I think the key is to realize the difference between acceptability and preferences. Each side has a set of accepted ciphersuites, and a preference order among those ciphersuites. Non-accepted ciphersuites aren't considered for preferences at all.
Due to the design of the TLS protocol, the client sends its set of accepted ciphersuites to the server. It sends this set as an ordered list, and the order indicates the client's preferences. The server never shows the client what it accepts or what its preferences is. It makes a selection, and tells the client what that selection is. That's why the server has final authority to select the ciphersuite. The server doesn't have complete authority though: it can't make the client use a ciphersuite that the client doesn't want.
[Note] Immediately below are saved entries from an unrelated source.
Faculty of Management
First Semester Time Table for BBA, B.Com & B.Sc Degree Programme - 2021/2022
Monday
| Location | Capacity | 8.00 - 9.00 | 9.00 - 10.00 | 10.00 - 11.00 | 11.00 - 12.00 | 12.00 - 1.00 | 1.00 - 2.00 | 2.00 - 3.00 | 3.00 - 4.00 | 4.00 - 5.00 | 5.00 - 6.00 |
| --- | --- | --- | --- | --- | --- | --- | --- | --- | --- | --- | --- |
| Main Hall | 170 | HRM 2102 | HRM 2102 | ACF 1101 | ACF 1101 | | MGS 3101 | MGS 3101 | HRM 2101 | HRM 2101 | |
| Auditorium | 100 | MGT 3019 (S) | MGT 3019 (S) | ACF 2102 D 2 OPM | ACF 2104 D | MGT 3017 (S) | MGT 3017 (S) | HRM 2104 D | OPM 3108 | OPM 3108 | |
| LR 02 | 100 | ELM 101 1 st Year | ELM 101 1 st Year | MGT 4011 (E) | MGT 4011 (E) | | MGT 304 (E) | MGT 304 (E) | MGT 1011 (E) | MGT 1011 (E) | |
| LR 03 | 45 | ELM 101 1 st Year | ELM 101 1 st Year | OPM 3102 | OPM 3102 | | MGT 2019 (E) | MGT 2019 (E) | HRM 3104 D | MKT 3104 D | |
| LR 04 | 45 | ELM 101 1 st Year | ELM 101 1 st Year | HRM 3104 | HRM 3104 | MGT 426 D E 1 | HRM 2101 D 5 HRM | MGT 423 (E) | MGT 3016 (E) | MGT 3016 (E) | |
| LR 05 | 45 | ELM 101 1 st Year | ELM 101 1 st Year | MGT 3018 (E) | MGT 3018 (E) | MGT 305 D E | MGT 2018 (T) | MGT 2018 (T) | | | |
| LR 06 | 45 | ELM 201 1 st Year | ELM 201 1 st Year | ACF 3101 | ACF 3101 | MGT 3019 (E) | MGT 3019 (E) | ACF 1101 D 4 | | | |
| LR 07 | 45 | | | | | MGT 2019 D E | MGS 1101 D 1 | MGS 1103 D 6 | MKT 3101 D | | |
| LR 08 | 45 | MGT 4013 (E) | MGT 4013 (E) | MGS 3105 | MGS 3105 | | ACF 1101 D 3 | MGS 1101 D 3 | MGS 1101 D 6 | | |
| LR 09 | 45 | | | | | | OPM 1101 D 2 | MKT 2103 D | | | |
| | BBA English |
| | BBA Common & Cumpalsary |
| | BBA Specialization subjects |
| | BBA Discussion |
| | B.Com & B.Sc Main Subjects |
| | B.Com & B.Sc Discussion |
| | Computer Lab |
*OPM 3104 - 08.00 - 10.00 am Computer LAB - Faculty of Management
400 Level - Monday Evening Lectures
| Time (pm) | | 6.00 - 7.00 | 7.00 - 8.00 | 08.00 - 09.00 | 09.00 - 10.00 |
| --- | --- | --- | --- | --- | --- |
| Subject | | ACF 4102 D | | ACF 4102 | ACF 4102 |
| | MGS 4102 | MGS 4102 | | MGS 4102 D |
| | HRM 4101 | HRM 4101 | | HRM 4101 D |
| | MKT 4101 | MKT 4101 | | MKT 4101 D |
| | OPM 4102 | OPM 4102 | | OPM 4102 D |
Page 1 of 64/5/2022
From the client's perspective, the server doesn't have an acceptable set, or preferences. All the client knows is that the server chose one particular ciphersuite among the ones that the client offered.
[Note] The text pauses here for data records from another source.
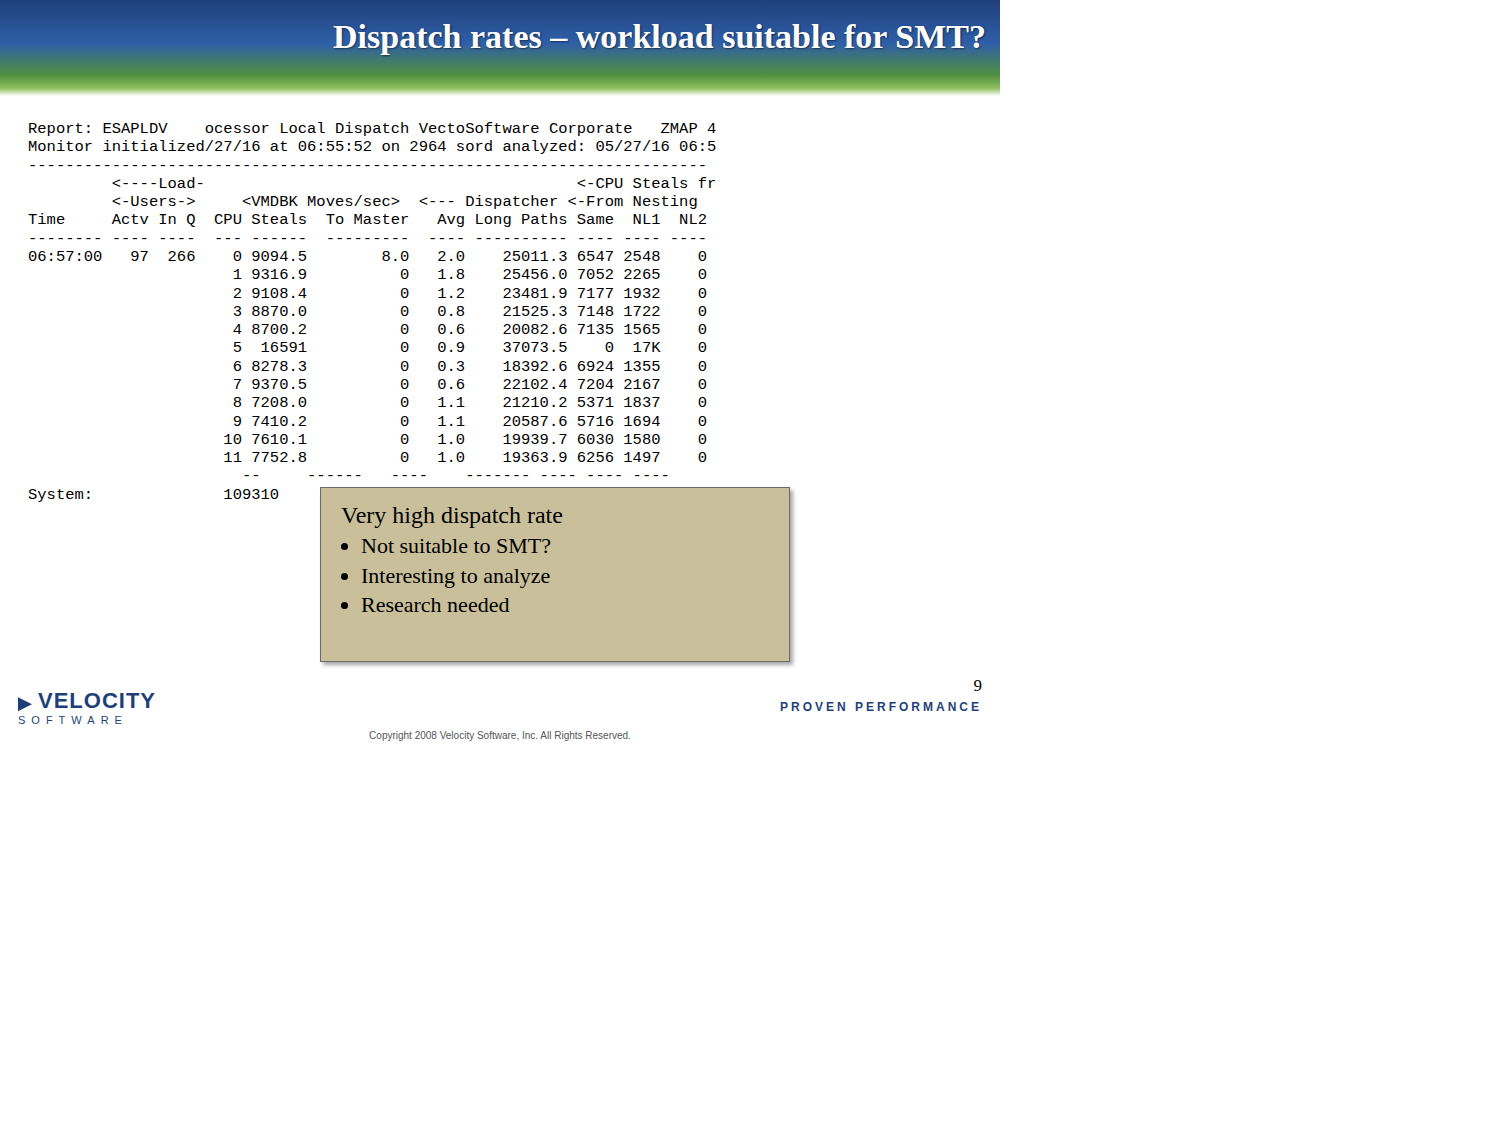Dispatch rates – workload suitable for SMT?
Report: ESAPLDV    ocessor Local Dispatch VectoSoftware Corporate   ZMAP 4
Monitor initialized/27/16 at 06:55:52 on 2964 sord analyzed: 05/27/16 06:5
-------------------------------------------------------------------------
         <----Load-                                        <-CPU Steals fr
         <-Users->     <VMDBK Moves/sec>  <--- Dispatcher <-From Nesting
Time     Actv In Q  CPU Steals  To Master   Avg Long Paths Same  NL1  NL2
-------- ---- ----  --- ------  ---------  ---- ---------- ---- ---- ----
06:57:00   97  266    0 9094.5        8.0   2.0    25011.3 6547 2548    0
                      1 9316.9          0   1.8    25456.0 7052 2265    0
                      2 9108.4          0   1.2    23481.9 7177 1932    0
                      3 8870.0          0   0.8    21525.3 7148 1722    0
                      4 8700.2          0   0.6    20082.6 7135 1565    0
                      5  16591          0   0.9    37073.5    0  17K    0
                      6 8278.3          0   0.3    18392.6 6924 1355    0
                      7 9370.5          0   0.6    22102.4 7204 2167    0
                      8 7208.0          0   1.1    21210.2 5371 1837    0
                      9 7410.2          0   1.1    20587.6 5716 1694    0
                     10 7610.1          0   1.0    19939.7 6030 1580    0
                     11 7752.8          0   1.0    19363.9 6256 1497    0
                       --     ------   ----    ------- ---- ---- ----
System:              109310        8.0  12.5   274226.8  73K  37K    0
Very high dispatch rate
Not suitable to SMT?
Interesting to analyze
Research needed
9
VELOCITY
SOFTWARE
PROVEN PERFORMANCE
Copyright 2008 Velocity Software, Inc. All Rights Reserved.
The server needs to select a ciphersuite that's acceptable to both the client and the server. If there's some ciphersuite that the client accepts but the server doesn't, the server won't consider it at all. Likewise, if there's some ciphersuite that the server accepts but not the client, then the server can't select it (that would violate the protocol and the client would shut the connection down).
Any ciphersuite that's both in the client's preference list and in the server's preference list is by construction acceptable to both parties. Among the mutually-acceptable ciphersuites, the server has authority to decide which one to choose.
It could pick one randomly, or based on the phase of the moon, or it could take a hash of the concatenation of the two lists modulo the size of the mutually-acceptable set and use that as an index in the mutually-acceptable list sorted in reverse alphabetical order of the rot13 transform of the official ciphersuite names. Or it can make its choice in a saner way, and OpenSSL offers the two ways that actually make sense: amongst the mutually-acceptable set, pick either the one that the server prefers most, or the one that the client prefers most.